The overlay applies on top of the embedded default for the same tagger: same-source entries replace the default, new sources append. Rules pointing at a category that does not exist on the gallery are skipped with a debug log; the embedded default for that source survives the failed override.

GPU (CUDA)

The default image is CPU-only (~210 MB). For GPU inference, switch to the -cuda image (~2.3 GB), pass the GPU into the container the usual way, then enable Settings → Auto-Tagger → Use GPU (CUDA) (or set MONBOORU_TAGGER_USE_CUDA=true). GPU makes batch auto-tagging a lot faster. The current mode is shown as a badge. Worker count is configurable from Settings → Auto-Tagger or tagger.parallel in TOML (default 4); raise it on GPU if preprocessing becomes the bottleneck.

The very first GPU inference on a new host pays a one-time JIT-compilation cost, which takes a few minutes during the first inference. The compiled kernels are cached under <data_path>/.nv-cache/; every restart after that loads them in ~2 s.
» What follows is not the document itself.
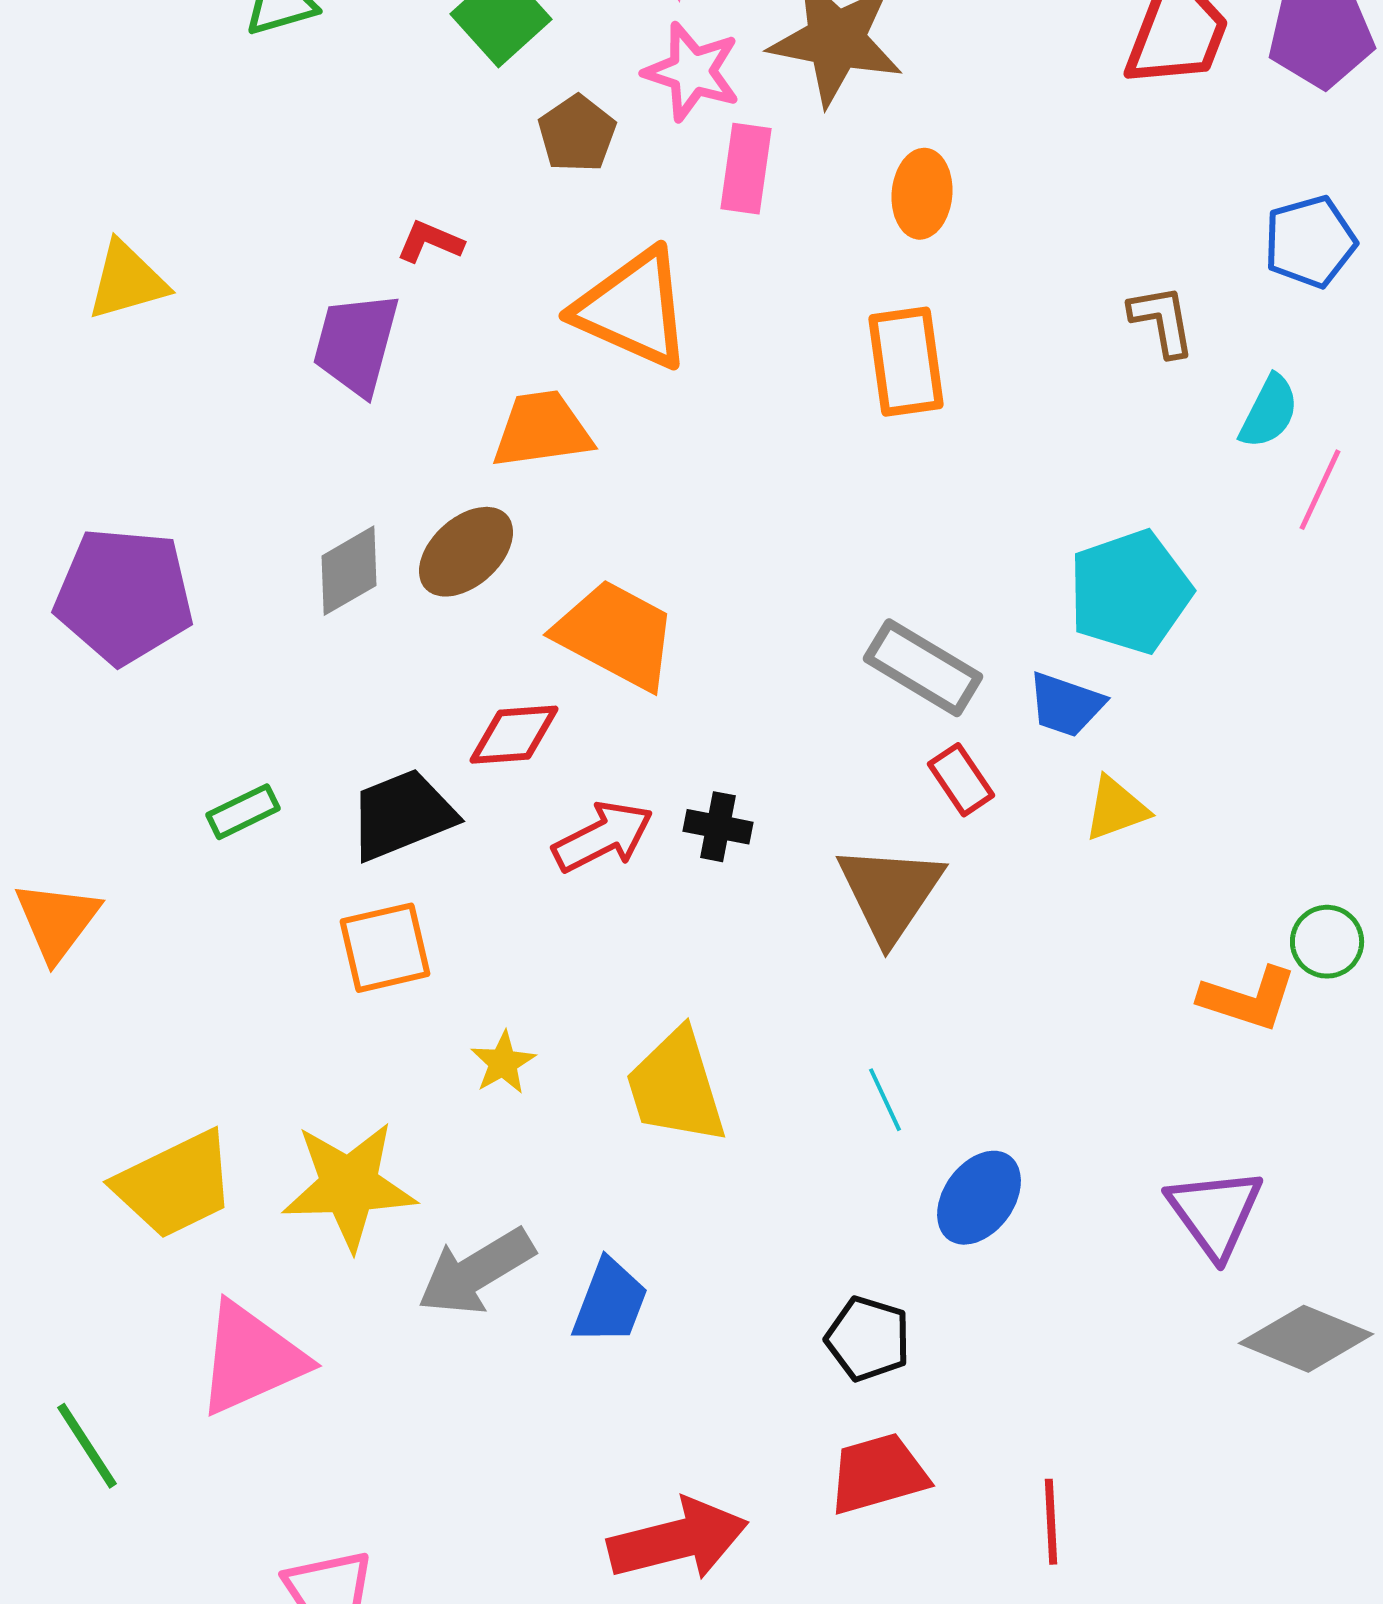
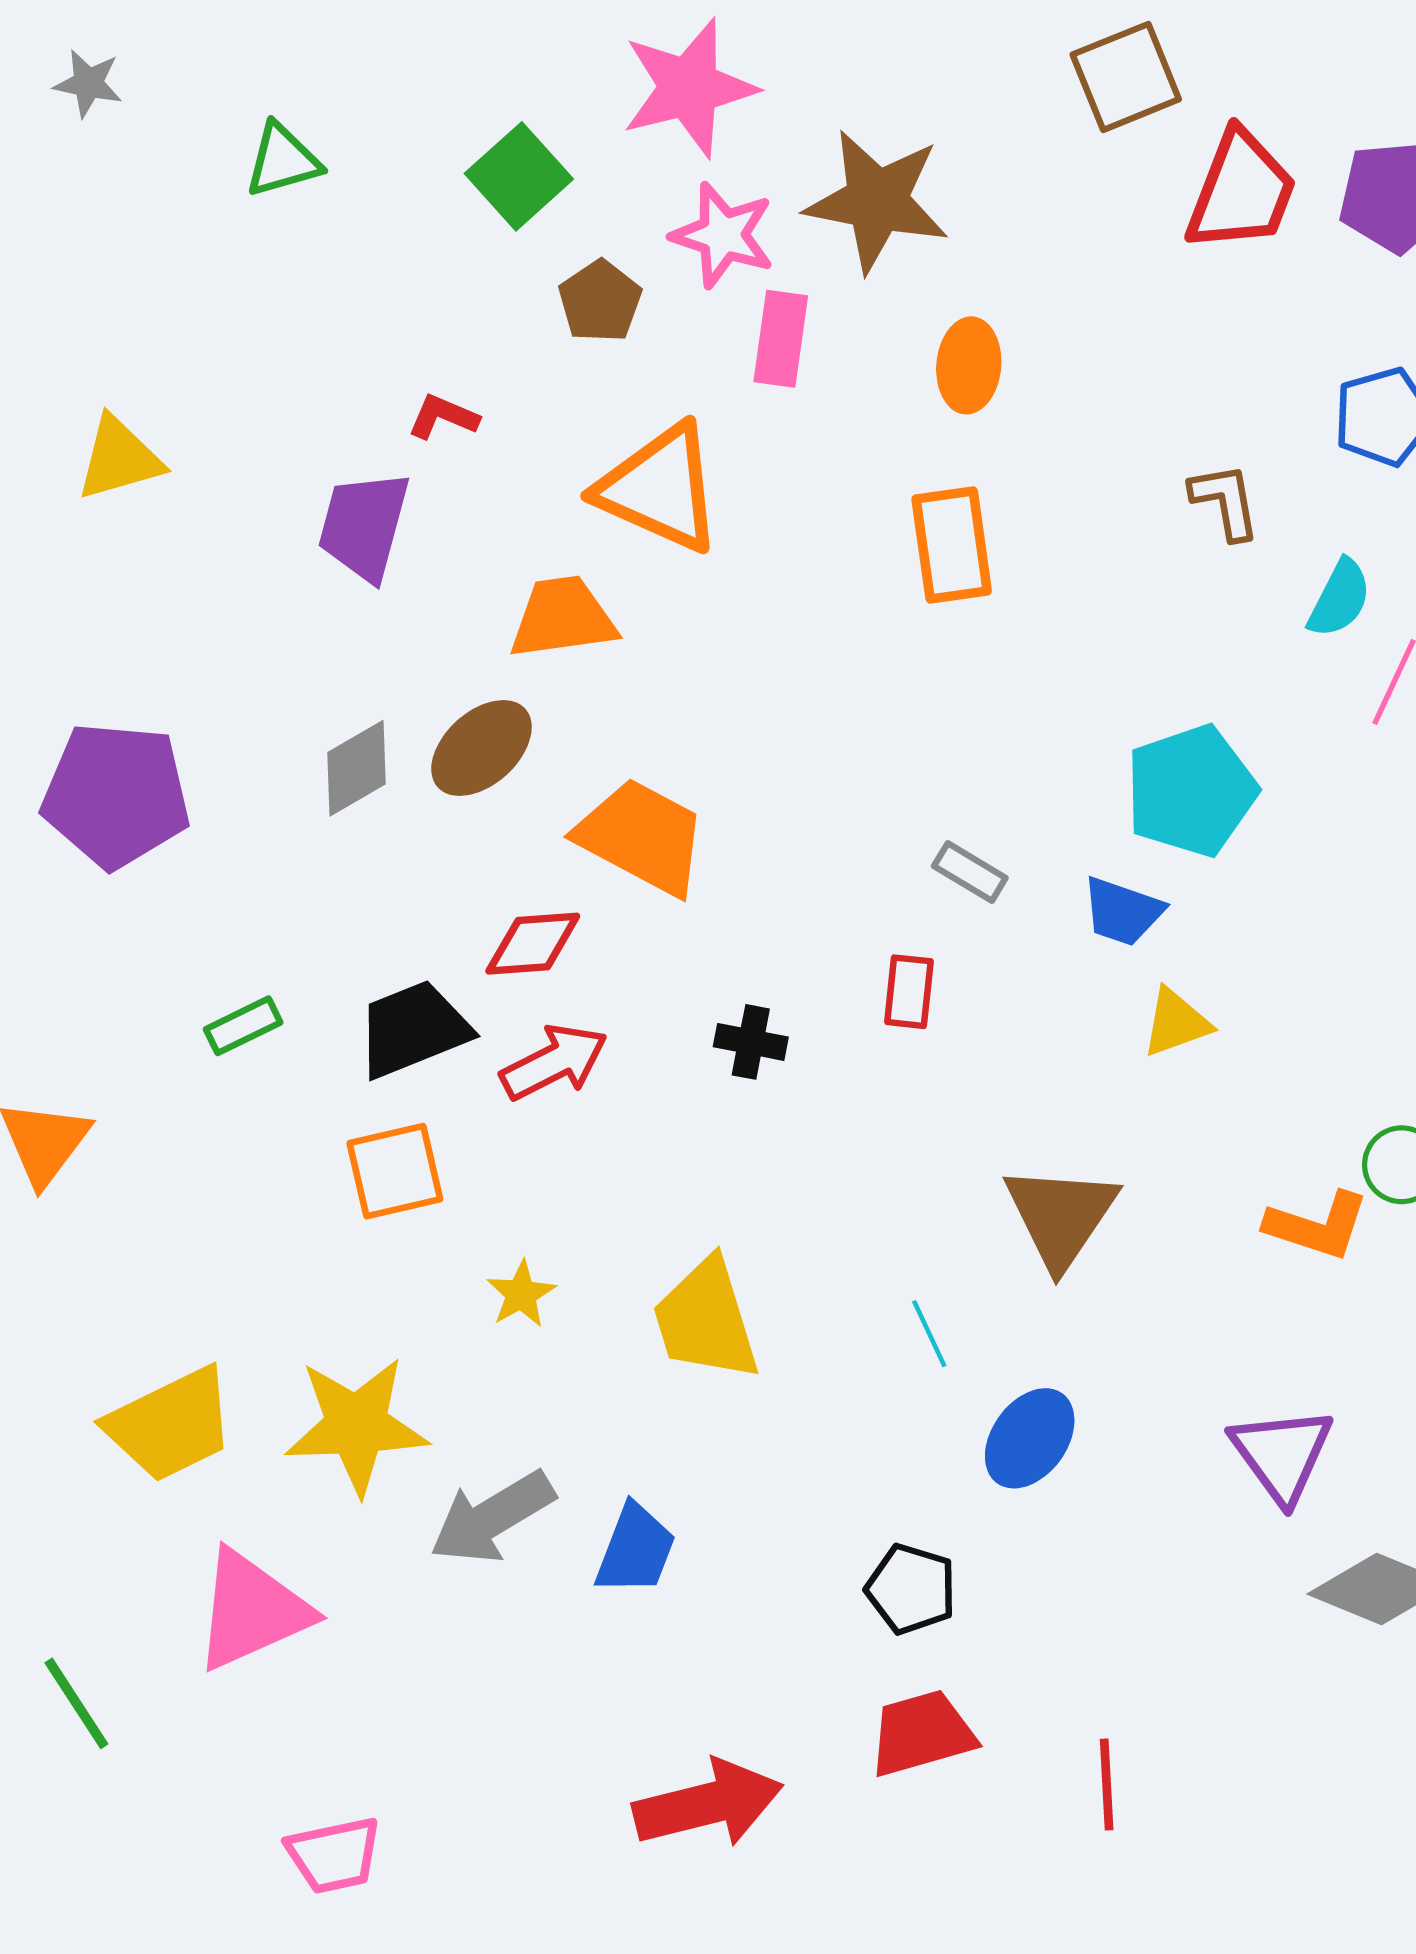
gray rectangle: (923, 668) -> (970, 872), size x0.6
red rectangle: (961, 780) -> (909, 992), moved, turned 40
red arrow: (603, 837) -> (554, 1062), moved
brown triangle: (890, 893) -> (1061, 1216), moved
The cache can be set explicitly with the standard CUDA_CACHE_PATH env var if you want it elsewhere. Mount the data path on a persistent volume so the cache survives container recycles.

Idle release

The model stays loaded for 15 minutes after the last run, then unloads to free memory. Tune via Settings → Auto-Tagger → Tagger RAM/VRAM idle release (minutes) or tagger.idle_release_after_minutes in TOML; 0 releases immediately after every run.

By default the tagger runs in a forked subprocess (tagger-worker) that the parent supervises - idle release SIGTERMs the child so the kernel reclaims the CUDA libraries and the ONNX Runtime arena. The parent's RSS stays at the no-tagger baseline between runs regardless of how long the model stayed loaded. To run inference in the parent instead, set MONBOORU_TAGGER_BACKEND=inproc before launch.